EXERCISE DETAILS -> Down to the last word, output the records below, skipping any images.

SUPPLIED RECORDS ->

===

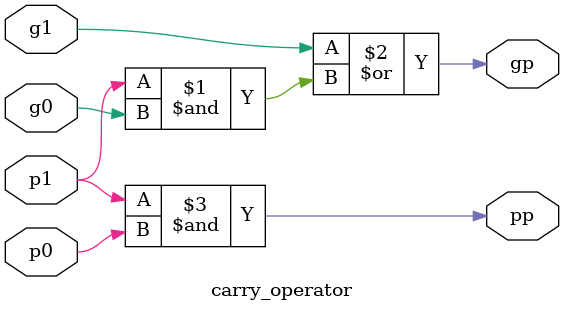
<source format=v>
`define CARRY_OPERATOR

module carry_operator(g1, p1, g0, p0, gp, pp);
	input g0;
	input p0;
	input g1;
	input p1;

	output gp;
	output pp;

   	assign gp = g1 | (p1 & g0);
   	assign pp = p1 & p0;
endmodule

</source>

===

WRITTEN ANSWER ->
<source format=v>
`define CARRY_OPERATOR

module carry_operator(g1, p1, g0, p0, gp, pp);
	input g0;
	input p0;
	input g1;
	input p1;

	output gp;
	output pp;

   	assign gp = g1 | (p1 & g0);
   	assign pp = p1 & p0;
endmodule

</source>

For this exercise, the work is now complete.